## WHAT NEEDS TO BE DONE
For the listing below, output exactly the lines from the line with "only required field" up to and including the line with "- If override provided, use it", and no other lines.

## ENTRIES PROVIDED
● ● ●
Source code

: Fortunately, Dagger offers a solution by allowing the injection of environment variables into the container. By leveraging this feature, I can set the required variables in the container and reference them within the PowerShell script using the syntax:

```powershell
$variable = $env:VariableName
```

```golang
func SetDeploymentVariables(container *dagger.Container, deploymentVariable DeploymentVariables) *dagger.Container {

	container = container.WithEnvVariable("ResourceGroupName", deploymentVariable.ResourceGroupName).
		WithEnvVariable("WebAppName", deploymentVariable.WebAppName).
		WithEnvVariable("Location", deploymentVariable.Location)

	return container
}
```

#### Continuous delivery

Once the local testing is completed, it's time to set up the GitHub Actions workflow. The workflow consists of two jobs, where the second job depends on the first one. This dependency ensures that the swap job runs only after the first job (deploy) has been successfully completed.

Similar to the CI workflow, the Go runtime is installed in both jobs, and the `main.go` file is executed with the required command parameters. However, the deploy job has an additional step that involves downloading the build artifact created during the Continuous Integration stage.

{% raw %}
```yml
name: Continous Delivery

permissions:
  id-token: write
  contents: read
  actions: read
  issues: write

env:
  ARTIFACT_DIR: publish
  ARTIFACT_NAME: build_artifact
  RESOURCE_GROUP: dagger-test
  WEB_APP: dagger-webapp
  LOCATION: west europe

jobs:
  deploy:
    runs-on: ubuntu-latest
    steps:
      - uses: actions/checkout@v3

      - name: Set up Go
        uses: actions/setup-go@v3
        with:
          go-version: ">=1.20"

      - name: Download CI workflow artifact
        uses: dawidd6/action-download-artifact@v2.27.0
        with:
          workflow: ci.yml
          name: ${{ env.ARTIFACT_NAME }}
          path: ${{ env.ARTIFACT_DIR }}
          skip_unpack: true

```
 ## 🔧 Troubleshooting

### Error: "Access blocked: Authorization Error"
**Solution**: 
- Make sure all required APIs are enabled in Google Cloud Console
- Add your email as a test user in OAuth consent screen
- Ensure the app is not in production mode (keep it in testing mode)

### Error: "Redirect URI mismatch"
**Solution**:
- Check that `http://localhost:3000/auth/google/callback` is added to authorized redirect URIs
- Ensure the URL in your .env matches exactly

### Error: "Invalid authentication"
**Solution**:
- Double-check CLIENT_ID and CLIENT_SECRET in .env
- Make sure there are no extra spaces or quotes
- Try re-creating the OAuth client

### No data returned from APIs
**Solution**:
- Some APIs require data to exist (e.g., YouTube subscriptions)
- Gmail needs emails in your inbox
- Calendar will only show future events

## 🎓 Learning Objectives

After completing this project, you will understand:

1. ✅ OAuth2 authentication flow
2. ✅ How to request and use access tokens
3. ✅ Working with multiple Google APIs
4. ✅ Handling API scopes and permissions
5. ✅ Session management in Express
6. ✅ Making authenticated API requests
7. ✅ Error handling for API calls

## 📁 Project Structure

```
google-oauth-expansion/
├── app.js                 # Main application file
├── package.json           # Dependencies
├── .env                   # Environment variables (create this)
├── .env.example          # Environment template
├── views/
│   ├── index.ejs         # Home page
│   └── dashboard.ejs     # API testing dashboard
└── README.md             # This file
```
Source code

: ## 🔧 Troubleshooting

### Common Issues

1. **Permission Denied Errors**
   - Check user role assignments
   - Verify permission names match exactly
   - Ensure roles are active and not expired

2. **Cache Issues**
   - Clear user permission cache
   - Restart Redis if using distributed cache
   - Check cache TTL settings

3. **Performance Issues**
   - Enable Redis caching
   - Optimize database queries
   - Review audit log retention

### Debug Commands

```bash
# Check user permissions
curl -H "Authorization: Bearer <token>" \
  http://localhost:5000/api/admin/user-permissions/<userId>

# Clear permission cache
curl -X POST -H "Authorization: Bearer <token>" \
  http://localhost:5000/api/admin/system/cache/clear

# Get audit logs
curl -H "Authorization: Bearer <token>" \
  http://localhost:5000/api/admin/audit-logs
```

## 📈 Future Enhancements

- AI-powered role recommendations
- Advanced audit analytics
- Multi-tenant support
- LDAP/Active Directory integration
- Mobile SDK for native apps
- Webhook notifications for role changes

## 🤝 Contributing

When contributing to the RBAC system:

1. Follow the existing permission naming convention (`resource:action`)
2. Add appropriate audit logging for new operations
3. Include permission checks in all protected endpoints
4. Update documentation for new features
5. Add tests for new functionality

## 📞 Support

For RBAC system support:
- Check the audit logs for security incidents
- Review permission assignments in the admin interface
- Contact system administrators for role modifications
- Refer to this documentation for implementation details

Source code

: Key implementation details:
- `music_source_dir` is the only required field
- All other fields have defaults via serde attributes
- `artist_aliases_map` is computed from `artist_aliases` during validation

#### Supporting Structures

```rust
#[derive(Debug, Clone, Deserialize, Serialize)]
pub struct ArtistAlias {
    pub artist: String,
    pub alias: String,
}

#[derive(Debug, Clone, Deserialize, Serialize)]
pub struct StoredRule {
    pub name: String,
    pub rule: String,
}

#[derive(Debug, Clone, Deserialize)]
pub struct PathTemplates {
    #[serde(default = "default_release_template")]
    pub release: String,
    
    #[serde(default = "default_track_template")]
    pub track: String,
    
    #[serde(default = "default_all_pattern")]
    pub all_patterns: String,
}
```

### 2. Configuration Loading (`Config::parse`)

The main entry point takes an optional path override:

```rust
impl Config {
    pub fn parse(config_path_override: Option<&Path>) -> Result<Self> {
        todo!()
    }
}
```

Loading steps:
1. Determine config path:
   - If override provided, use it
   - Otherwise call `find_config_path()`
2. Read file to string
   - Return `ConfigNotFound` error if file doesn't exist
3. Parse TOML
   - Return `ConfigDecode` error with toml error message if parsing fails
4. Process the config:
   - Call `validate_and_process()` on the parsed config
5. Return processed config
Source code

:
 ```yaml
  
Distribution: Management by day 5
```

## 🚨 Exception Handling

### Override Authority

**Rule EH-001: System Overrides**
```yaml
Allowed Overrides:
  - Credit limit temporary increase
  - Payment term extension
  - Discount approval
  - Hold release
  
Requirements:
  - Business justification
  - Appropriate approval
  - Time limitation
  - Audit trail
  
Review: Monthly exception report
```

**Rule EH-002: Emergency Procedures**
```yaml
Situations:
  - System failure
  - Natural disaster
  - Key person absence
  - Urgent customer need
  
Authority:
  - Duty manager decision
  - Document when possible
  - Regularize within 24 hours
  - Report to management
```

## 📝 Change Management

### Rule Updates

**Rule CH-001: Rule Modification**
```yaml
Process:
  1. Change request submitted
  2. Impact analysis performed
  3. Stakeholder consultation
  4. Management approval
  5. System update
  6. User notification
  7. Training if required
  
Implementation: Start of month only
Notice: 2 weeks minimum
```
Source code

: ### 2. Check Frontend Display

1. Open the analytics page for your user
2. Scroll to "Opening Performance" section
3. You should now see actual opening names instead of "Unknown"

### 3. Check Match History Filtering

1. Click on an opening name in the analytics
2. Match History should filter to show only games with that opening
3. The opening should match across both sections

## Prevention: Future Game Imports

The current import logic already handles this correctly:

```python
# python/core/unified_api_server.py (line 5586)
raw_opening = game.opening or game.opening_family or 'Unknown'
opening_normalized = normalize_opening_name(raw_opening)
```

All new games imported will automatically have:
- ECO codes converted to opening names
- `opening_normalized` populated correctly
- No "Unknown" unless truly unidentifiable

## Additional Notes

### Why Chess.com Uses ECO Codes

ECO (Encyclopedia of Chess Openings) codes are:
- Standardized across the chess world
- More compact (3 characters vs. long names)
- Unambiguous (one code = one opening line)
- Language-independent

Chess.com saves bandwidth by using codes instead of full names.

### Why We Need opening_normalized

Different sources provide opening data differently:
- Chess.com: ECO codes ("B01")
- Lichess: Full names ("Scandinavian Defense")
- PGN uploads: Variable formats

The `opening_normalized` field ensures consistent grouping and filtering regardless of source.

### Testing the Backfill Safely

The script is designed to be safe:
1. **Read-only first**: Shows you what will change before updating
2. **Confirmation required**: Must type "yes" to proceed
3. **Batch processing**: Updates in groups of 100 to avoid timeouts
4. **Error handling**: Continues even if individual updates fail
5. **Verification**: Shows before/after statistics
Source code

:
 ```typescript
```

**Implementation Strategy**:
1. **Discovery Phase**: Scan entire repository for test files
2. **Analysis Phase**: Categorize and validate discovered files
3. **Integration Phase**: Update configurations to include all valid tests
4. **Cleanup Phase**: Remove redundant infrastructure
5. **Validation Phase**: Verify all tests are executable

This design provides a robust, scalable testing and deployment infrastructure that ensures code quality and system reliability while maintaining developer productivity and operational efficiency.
● ● ●
## RESULT FOR THIS EXERCISE
- `music_source_dir` is the only required field
- All other fields have defaults via serde attributes
- `artist_aliases_map` is computed from `artist_aliases` during validation

#### Supporting Structures

```rust
#[derive(Debug, Clone, Deserialize, Serialize)]
pub struct ArtistAlias {
    pub artist: String,
    pub alias: String,
}

#[derive(Debug, Clone, Deserialize, Serialize)]
pub struct StoredRule {
    pub name: String,
    pub rule: String,
}

#[derive(Debug, Clone, Deserialize)]
pub struct PathTemplates {
    #[serde(default = "default_release_template")]
    pub release: String,
    
    #[serde(default = "default_track_template")]
    pub track: String,
    
    #[serde(default = "default_all_pattern")]
    pub all_patterns: String,
}
```

### 2. Configuration Loading (`Config::parse`)

The main entry point takes an optional path override:

```rust
impl Config {
    pub fn parse(config_path_override: Option<&Path>) -> Result<Self> {
        todo!()
    }
}
```

Loading steps:
1. Determine config path:
   - If override provided, use it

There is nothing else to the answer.